Мальчик медленно отвёл взор от стрельчатого витражного окна, шедевра тончайшего архитектурного искусства. Бедному пленнику многочасовой зубрёжки и чтения занудных, до изумления устаревших учебников хотелось в парк, заплутать среди узких извилистых аллей, купавшихся в зелени и погружённых в постоянную полутень от раскинувшихся над дорожками ветвей. Услышать, как плещется над головой узорчатая листва, вдохнуть сладкий, но ненавязчивый и почти робкий аромат.
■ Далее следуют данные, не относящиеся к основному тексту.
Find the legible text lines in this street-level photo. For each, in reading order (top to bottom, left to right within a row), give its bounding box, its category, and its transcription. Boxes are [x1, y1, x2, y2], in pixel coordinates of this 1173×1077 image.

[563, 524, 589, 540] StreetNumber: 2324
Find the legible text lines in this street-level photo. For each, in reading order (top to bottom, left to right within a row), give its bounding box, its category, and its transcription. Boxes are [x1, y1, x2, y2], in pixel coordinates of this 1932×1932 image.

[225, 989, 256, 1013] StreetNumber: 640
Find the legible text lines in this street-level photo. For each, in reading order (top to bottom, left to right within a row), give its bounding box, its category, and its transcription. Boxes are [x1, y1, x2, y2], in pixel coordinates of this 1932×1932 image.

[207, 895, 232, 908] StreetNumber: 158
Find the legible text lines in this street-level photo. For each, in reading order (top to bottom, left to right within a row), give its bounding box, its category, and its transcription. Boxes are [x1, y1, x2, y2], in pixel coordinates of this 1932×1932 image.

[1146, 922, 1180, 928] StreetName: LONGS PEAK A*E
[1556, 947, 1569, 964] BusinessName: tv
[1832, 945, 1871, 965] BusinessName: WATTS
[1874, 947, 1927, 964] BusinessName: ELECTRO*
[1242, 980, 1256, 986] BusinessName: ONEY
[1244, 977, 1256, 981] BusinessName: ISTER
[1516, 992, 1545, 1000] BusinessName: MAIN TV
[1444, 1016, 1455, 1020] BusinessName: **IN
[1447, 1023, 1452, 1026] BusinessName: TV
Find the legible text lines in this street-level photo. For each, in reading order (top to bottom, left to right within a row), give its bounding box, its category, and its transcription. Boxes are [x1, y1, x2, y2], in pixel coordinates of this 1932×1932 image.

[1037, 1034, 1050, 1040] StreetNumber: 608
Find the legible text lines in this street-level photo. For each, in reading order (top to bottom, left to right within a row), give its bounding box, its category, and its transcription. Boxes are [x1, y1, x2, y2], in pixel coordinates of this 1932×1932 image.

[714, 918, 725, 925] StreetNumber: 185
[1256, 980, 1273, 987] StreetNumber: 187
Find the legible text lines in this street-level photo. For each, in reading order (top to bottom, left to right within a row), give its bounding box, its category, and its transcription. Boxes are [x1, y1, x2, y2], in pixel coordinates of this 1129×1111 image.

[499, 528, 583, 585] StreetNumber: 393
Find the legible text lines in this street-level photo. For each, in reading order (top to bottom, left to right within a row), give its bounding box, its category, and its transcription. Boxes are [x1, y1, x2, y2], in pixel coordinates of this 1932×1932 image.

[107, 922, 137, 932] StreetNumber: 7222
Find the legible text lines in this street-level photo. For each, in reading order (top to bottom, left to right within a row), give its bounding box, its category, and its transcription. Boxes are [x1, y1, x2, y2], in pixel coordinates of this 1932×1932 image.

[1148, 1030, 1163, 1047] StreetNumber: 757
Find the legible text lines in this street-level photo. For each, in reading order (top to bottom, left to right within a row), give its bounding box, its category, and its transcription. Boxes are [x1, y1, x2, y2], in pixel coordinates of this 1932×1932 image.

– Если вы полагаете, что вам требуется переход на более продвинутый курс галактического обществознания, позвольте проэкзаменовать вас, – ледяным тоном отчеканил преподаватель.

Вопрос наверняка являлся риторическим, а озвучен был и вовсе как утверждение, однако, мальчик со снисходительной улыбкой бросил:

– Позволяю, – и его карие глаза иронически блеснули.

Нос и щёки учителя побагровели. Едва не запыхтев, он ворчливо начал:

– Почему на Леоне людям жить нельзя?

– Слишком велика концентрация аммиака в атмосфере.

– А на Гекате?

– Она слишком близка к звезде, к Лире Орфея. Присолнечная сторона планеты раскалена добела, теневая – неизбежно замерзает. Суточное вращение Гекаты вокруг её оси составляет двадцать восемь наших часов, а годовой оборот – сто шестьдесят таких дней. Кроме того, её радиационный фон вдвое выше допустимой для белковых организмов нормы.

– Есть ли расы, способные существовать на Леоне или Гекате?

– Своего населения у обеих данных планет не имеется, но Леон пригоден для обитания садхе, поскольку они могут обойтись без дыхания, альмайя, для которых аммиак не ядовит, и гигенти, за отсутствием физической оболочки, а, значит, и возможности её отравить. Последние имеют шансы выжить и на Гекате, но это будет весьма дискомфортно даже для них. Садхе не выносят высоких температур, дневная фаза Гекаты их испепелит, если они не будут непрерывно двигаться, оставаясь постоянно в тени, но рано или поздно это утомит даже их.

– Перечислите три наиболее известных обряда стаур-махту.

– Их самоназвание стаурама-а-кадиш-махту-о, сокращение было введено для нашего удобства. Ещё такие длинные названия не могут выговорить н'дага, – педантично поправил учителя мальчик, сделавшись как никогда серьёзным и собранным. – Первый обряд – распитие крови. Они не дадут войти в их чертоги из чёрных и алых кристаллов тому, с кем не обменялись хотя бы одним глотком крови. После этого выгнать гостя они не считают себя вправе, даже если он угрожает их жизни. Смерть при таком раскладе событий для них более приемлема. Второй обряд – совместное омовение в Купальне Прошлого и Будущего, представляющей собой каверну, заполненную зелёной стоячей водой, судя по всему – из подземных источников, дожди в их мире проходят далеко не каждый год, да и каверна укрыта от них скальным навесом, – рассказывая, мальчик отчётливо представлял себе те буро-серо-чёрные каменисто-глинистые края, где главным элементом ландшафта выступали янтарного оттенка высокие тощие кактусы. – После такого обряда все участники его по законам стаур-махту официально становятся родственниками. Следует быть осмотрительным с выбором, поскольку после священного омовения нельзя никого из тех, кто с тобой был, ни объявить врагом, что бы тот ни натворил, ни взять в супруги, поскольку междуродственные браки данный народ не одобряет. Третий обряд – ловля ребёнка. Их вид размножается, пуская в пору ежегодного созревания клетки тела по ветру. За период полного оборота их планеты вокруг звезды системы частицы подрастают до отдельных индивидов с зачаточным разумом и заготовками конечностей. Нужно точно уловить момент – упущенный малыш вскоре запустит процесс саморазложения, избавляясь от себя, как организмы наших не забеременевших вовремя женщин – от приготовленной для принятия эмбриона питательной среды, то есть – активной яйцеклетки.